Charles Wilbur Hall, my paternal grandfather, found this lock at the site of Ft. Lincoln, North Dakota after a spring thaw a l-o-o-o-n-g time ago.
Ft. Lincoln was General George Custer's last post command. Custer and his men road from there to the battle of Little Big Horn in 1876. The fort was abandoned in 1891 after the completion of the railroad. (My grandfather was a licensed train engineer from Minnesota.)
There's engraving on the lock that says 1777 AD, I think. So it's possible the lock was there during Custer's assignment, but I have no proof. The number 3. And a word, maybe the manufacturer's name. Of course US is very clear. Would need to magnify the rest.
It's heavy, I'd guess 2 or 3 pounds. The key has always had the sloppy repair that cobbled it back together. You're article made me think of it. It's been put away since.
Jerry, Sr. passed away in 1998. Ft. Lincoln is a state park now. I thought of donating it to the State Park, but I keep hanging on to it.
Well, what a cool lock, Jerry. Obviously forged. I started searching for one like it and had no luck. Looks really old. Nice, great patina.

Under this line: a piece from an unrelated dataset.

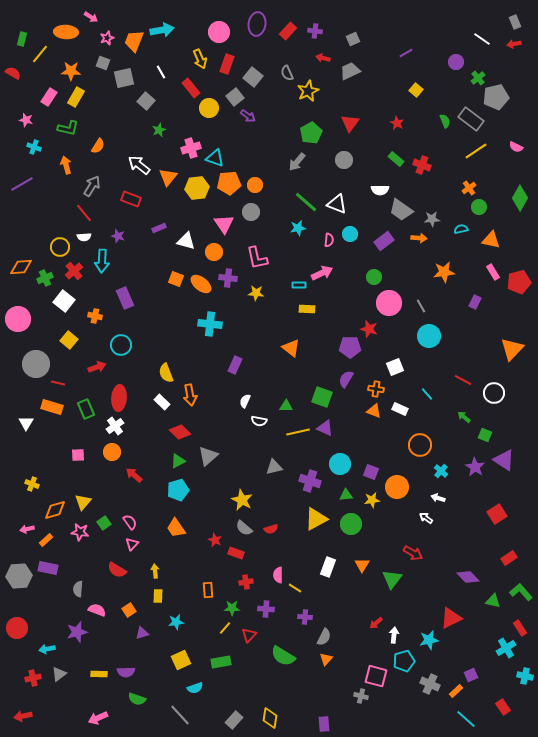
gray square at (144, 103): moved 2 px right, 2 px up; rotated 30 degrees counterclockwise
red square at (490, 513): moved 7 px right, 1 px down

Perhaps some sharp blast detectives will help us do some old fashioned sleuthing and see if we can figure this old lock out.
I saw a couple lock museums in my cursory searches and will send the pics out on Monday, try to get to the bottom of this one.
Thanks for sending!
**************Postscript - Thanks to reader Kerry we now know that the lock was a U.S. government lock made by the Crilly Lock Company in Philadelphia, PA #3. Quite valuable actually. It appears that this type of padlock is known as a Scandinavian lock. Still not sure of the production date. I would like to see the entire key, it might be what is called a Polhem or barrel key, probably hand filed.